Luxixi is no stranger to the underground party scene in Beijing and has become one of the city’s most prominent producers. In addition to playing DJ sets and making her own tracks, she also runs a promotional company, THUVDR, and champions a space for female artists in the capital. Later this summer, she’ll be taking her show on the road, so we caught up with the mix-master herself to talk about expanding the scene and her future plans.
So you started off as a DJ – how did you make the transition into becoming a producer?
I have a friend who once said every DJ wants to become a producer, and I think he’s right. It’s true for me at least, but I’m only ever going to make the kinds of sounds that I like. The thought of becoming a producer really stuck with me. Then, when I realized that mixing different tracks up can give you an entirely new feeling, I made some mash ups. But once I got involved, I found that mash ups just weren’t enough for me.
How did THUVDR get its start?
Initially, it came about because we just felt terrible about living in Beijing. No one was booking artists we liked, and everyone we were into would book gigs in Shanghai instead. We started to play with the idea of running a party label in Beijing on our own, so we could help push music we liked while bringing through who we want.
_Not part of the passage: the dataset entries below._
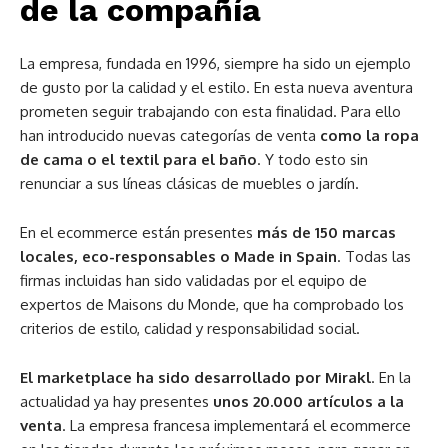
de la compañía
La empresa, fundada en 1996, siempre ha sido un ejemplo
de gusto por la calidad y el estilo. En esta nueva aventura
prometen seguir trabajando con esta finalidad. Para ello
han introducido nuevas categorías de venta
como la ropa
de cama o el textil para el baño
. Y todo esto sin
renunciar a sus líneas clásicas de muebles o jardín.
En el ecommerce están presentes
más de 150 marcas
locales, eco-responsables o Made in Spain
. Todas las
firmas incluidas han sido validadas por el equipo de
expertos de Maisons du Monde, que ha comprobado los
criterios de estilo, calidad y responsabilidad social.
El marketplace ha sido desarrollado por Mirakl
. En la
actualidad ya hay presentes
unos 20.000 artículos a la
venta
. La empresa francesa implementará el ecommerce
What are you trying to do with THUVDR?
When we started in 2016, we just wanted to have fun and let more people know about club music that isn’t techno. Hard drum, reggaeton and music that doesn’t really fit into a genre still has a pretty small audience in China, but is big in some other places. We just want to do more for the club scene, beyond throwing parties in Beijing, and THUVDR will be a part of that platform.
Do you think it’s important to have a gender balance within the music scene?
I really want people to care less about gender and just focus on the music itself, but it’s impossible in the current landscape. We want there to be a balance, which is why we are encouraging women to do what they love, and that includes my own work. I think women are more sensitive with the music they play, with what they select, because they care more about the reaction of people on the dance floor.
How would you describe the music scene in Beijing? Is it difficult to break into or quite open and accessible?
It’s quite open actually, but we face one big problem – there just aren’t too many venues.
What do you have coming up that people can look forward to?
We are having tours in August and September with two outstanding record labels, N.A.A.F.I and Fractal Fantasy. It’s a great experience to feel each city’s club culture live, and we’ll be hitting Shanghai, Hangzhou, Shenzhen and Beijing in August. We’re still working out the details for September, but we want it to be bigger, to also include Chengdu, another city and a few countries outside of China like Indonesia.